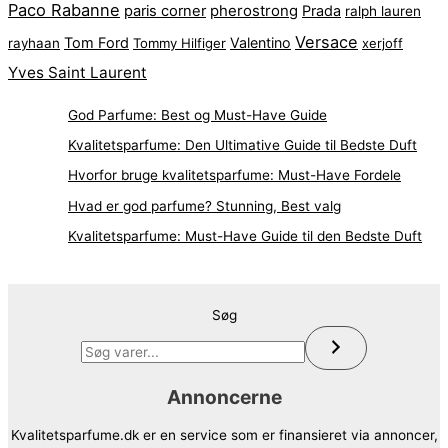
Paco Rabanne
pherostrong
paris corner
Prada
ralph lauren
Versace
Tom Ford
Valentino
rayhaan
Tommy Hilfiger
xerjoff
Yves Saint Laurent
God Parfume: Best og Must-Have Guide
Kvalitetsparfume: Den Ultimative Guide til Bedste Duft
Hvorfor bruge kvalitetsparfume: Must-Have Fordele
Hvad er god parfume? Stunning, Best valg
Kvalitetsparfume: Must-Have Guide til den Bedste Duft
Søg
Annoncerne
Kvalitetsparfume.dk er en service som er finansieret via annoncer,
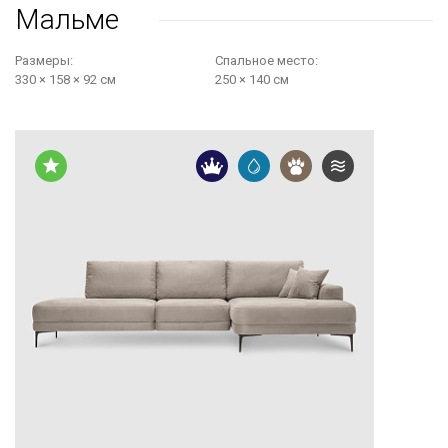
Мальме
Размеры:
Cпальное место:
330 × 158 × 92 см
250 × 140 см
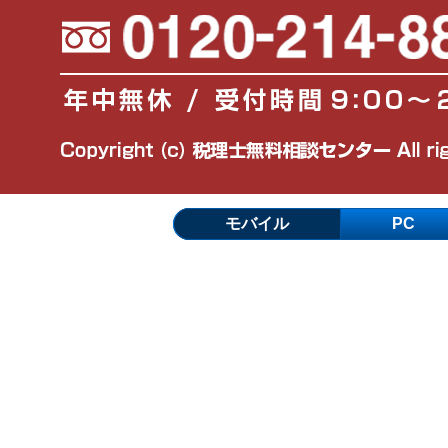
モバイル
PC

━━━━━━━━━━━━━━━━━━━━

Activity
Report every line in the data above in which the word "Bedste" appears.

Exercise output
Kvalitetsparfume: Den Ultimative Guide til Bedste Duft
Kvalitetsparfume: Must-Have Guide til den Bedste Duft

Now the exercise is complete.